**提供文章**

■ ■ ■ ■ ■ ■ ■

影像拼接 (Image Stitching) 基於特徵匹配 (Feature Matching) 和 RANSAC 演算法

¶ 1. 簡介

影像拼接是指將兩張相片根據重疊的部分，黏接合成一張一張新的相片。

兩張照片合成

上圖為經典教科書範例，根據山岳重疊的部份把兩張照片合成為一張。

影像拼接的一種是找到兩張圖片中的關鍵點 (Key point)，根據關鍵點進行特徵匹配 (Feature matching)。

keypoints

做完特徵匹配後會使用兩張照片的關鍵點使用法 RANSAC (隨機抽樣一致 Random Sample Consensus) 演算法算出兩張照片的 Homography (平面投影轉換)，如此我們便能將兩張照片拼接在一起。

¶ 2. 原理

¶ 2.1 關鍵點與描述子

關鍵點 (Key Point)是指圖片上特別的辨識點，又可以稱為特徵點 (Feature Points) 或興趣點 (Interest point)。先前提到我們會找到兩張圖片的特徵點用來做比對，因此首先需要找到這些特徵點。

好的特徵點在影像比對中，會具有獨特性，不容易和其他特徵點混淆。圖片大致由平坦 (Flat)、邊 (Edge) 和角落 (Corner) 所組成，通常會形成特徵的部分為角落，所以找特徵點的一種方法是辨識是不是角落，像是最早被提出的 Harris Corner Detector。其他還有很多演算法，像是 Hessian affine region detector、 MSER、SIFT、SURF 等。

儘管 Harris Corner 可以有效偵測角落，並且不受旋轉限制，但卻無法解決尺度縮放的問題，因此才有 SIFT (Scale Invariant Feature Transform) 誕生。SURF（Speed up robust features），目的是加速計算時間，速度比 SIFT 快三倍，但相對的取得的特徵點就會比較少。

找到影像中的特徵點後，我們會根據特徵點為中心的周圍區域，去計算其特徵描述，算出的結果為描述子 (descriptor)。目前最普遍的描述子為 SIFT (同時可以找到關鍵點和描述子)，基本概念是取關鍵點周圍 16x16 的區域 (window)，並切成 4x4 的區塊，去算每個區塊的 orientation histogram，這樣就會得到一個 128 維度的描述子。可以參考下圖：

很多演算法可以同時得到關鍵點和描述子，像是 MSER、SIFT 和 SURF。每個算法各有所長，關鍵點偵測上角落辨識會有比較準的位置，但像是 SIFT 或 SURF 可以得到更多特徵點，也不受尺度變化限制。描述子演算法上，MSER 得到的描述子比較獨特可以減少之後比對的錯誤，但 SIFT 或 SUFT 相對比較彈性，可以接受的誤差比較大。

■ ■ ■ ■ ■ ■ ■

[資料集項目]
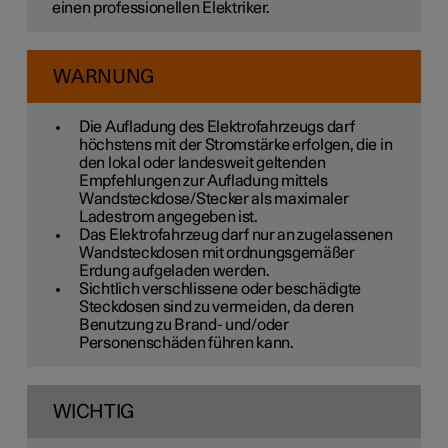
einen professionellen Elektriker.
WARNUNG
Die Aufladung des Elektrofahrzeugs darf
höchstens mit der Stromstärke erfolgen, die in
den lokal oder landesweit geltenden
Empfehlungen zur Aufladung mittels
Wandsteckdose/Stecker als maximaler
Ladestrom angegeben ist.
Das Elektrofahrzeug darf nur an zugelassenen
Wandsteckdosen mit ordnungsgemäßer
Erdung aufgeladen werden.
Sichtlich verschlissene oder beschädigte
Steckdosen sind zu vermeiden, da deren
Benutzung zu Brand- und/oder
Personenschäden führen kann.
WICHTIG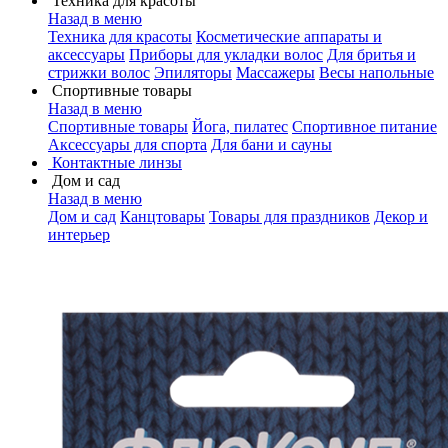
Техника для красоты
Назад в меню
Техника для красоты
Косметические аппараты и
аксессуары
Приборы для укладки волос
Для бритья и
стрижки волос
Эпиляторы
Массажеры
Весы напольные
Спортивные товары
Назад в меню
Спортивные товары
Йога, пилатес
Спортивное питание
Аксессуары для спорта
Для бани и сауны
Контактные линзы
Дом и сад
Назад в меню
Дом и сад
Канцтовары
Товары для праздников
Декор и
интерьер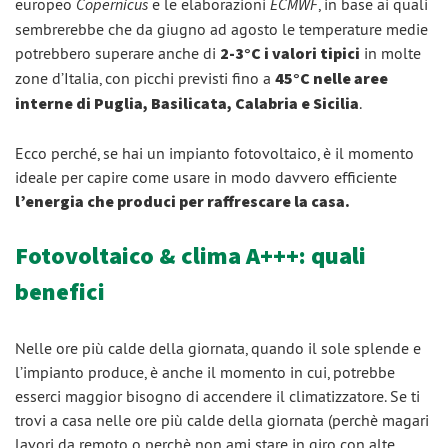
europeo
Copernicus
e le elaborazioni
ECMWF
, in base ai quali
sembrerebbe che da giugno ad agosto le temperature medie
potrebbero superare anche di
2-3°C i valori tipici
in molte
zone d’Italia, con picchi previsti fino a
45°C nelle aree
interne di Puglia, Basilicata, Calabria e Sicilia
.
Ecco perché, se hai un impianto fotovoltaico, è il momento
ideale per capire come usare in modo davvero efficiente
l’energia che produci per raffrescare la casa.
Fotovoltaico & clima A+++: quali
benefici
Nelle ore più calde della giornata, quando il sole splende e
l’impianto produce, è anche il momento in cui, potrebbe
esserci maggior bisogno di accendere il climatizzatore. Se ti
trovi a casa nelle ore più calde della giornata (perchè magari
lavori da remoto o perchè non ami stare in giro con alte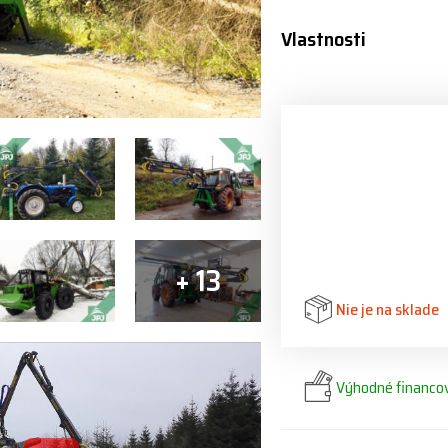
Vlastnosti
+ 13
Nie je na sklade
Výhodné financov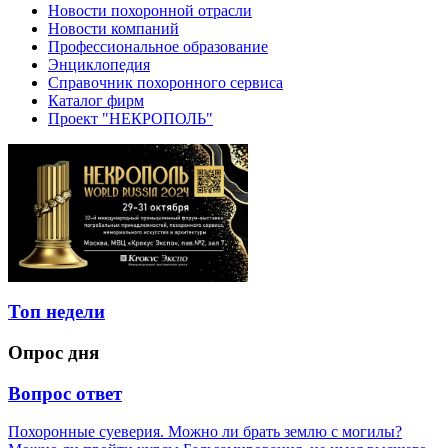
Новости похоронной отрасли
Новости компаний
Профессиональное образование
Энциклопедия
Справочник похоронного сервиса
Каталог фирм
Проект "НЕКРОПОЛЬ"
Топ недели
Опрос дня
Вопрос ответ
Похоронные суеверия. Можно ли брать землю с могилы?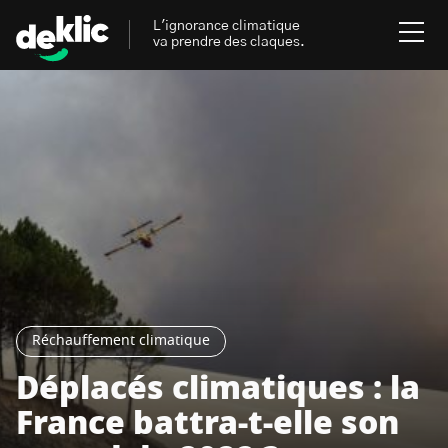
L'ignorance climatique
va prendre des claques.
Rechercher
:
Environnement
Rechercher
:
Aides, bons plans & cie
Les mots clés les plus
Énergies renouvelables
recherchés sur Deklic
Mobilités durables
Réchauffement climatique
Transition Écologique
deklic kids
Déplacés climatiques : la
Gestes écologiques
France battra-t-elle son
interview
Volte-face
influenceur.se
Inspiré.es inspirant.es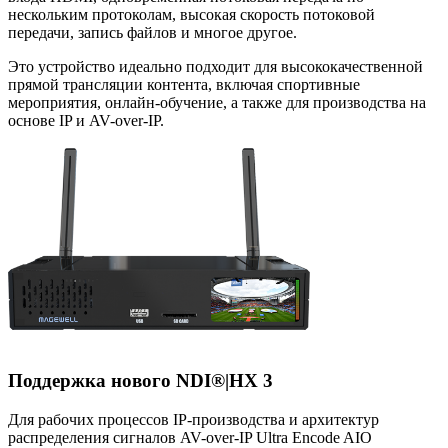
нескольким протоколам, высокая скорость потоковой
передачи, запись файлов и многое другое.
Это устройство идеально подходит для высококачественной
прямой трансляции контента, включая спортивные
мероприятия, онлайн-обучение, а также для производства на
основе IP и AV-over-IP.
Поддержка нового NDI®|HX 3
Для рабочих процессов IP-производства и архитектур
распределения сигналов AV-over-IP Ultra Encode AIO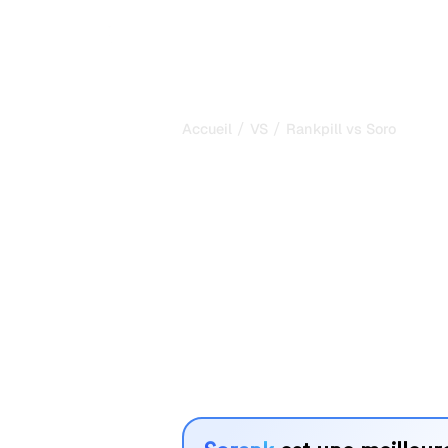
/
/
Accueil
VS
Rankpill vs Soro
Rankpill vs So
comparaison 
2026
Rankpill et Soro sont deux outils pop
visibilité dans les systèmes d’IA, ma
vos besoins ?
Nous comparons leurs fonctionnalités,
avantages pour vous aider à choisir l
adapté à votre stratégie.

■ ■ ■ ■ ■ ■ ■

**工作項目**
請把上方影像拼接文章中，從「影像拼接的一種是找到兩張圖片中的關鍵點 (Key point)，根據關鍵點進行特徵匹配」起一路到「detector、 MSER、SIFT、SURF 等。」為止的所有文字一字不差地抄寫出來。

**預期答案**
影像拼接的一種是找到兩張圖片中的關鍵點 (Key point)，根據關鍵點進行特徵匹配 (Feature matching)。

keypoints

做完特徵匹配後會使用兩張照片的關鍵點使用法 RANSAC (隨機抽樣一致 Random Sample Consensus) 演算法算出兩張照片的 Homography (平面投影轉換)，如此我們便能將兩張照片拼接在一起。

¶ 2. 原理

¶ 2.1 關鍵點與描述子

關鍵點 (Key Point)是指圖片上特別的辨識點，又可以稱為特徵點 (Feature Points) 或興趣點 (Interest point)。先前提到我們會找到兩張圖片的特徵點用來做比對，因此首先需要找到這些特徵點。

好的特徵點在影像比對中，會具有獨特性，不容易和其他特徵點混淆。圖片大致由平坦 (Flat)、邊 (Edge) 和角落 (Corner) 所組成，通常會形成特徵的部分為角落，所以找特徵點的一種方法是辨識是不是角落，像是最早被提出的 Harris Corner Detector。其他還有很多演算法，像是 Hessian affine region detector、 MSER、SIFT、SURF 等。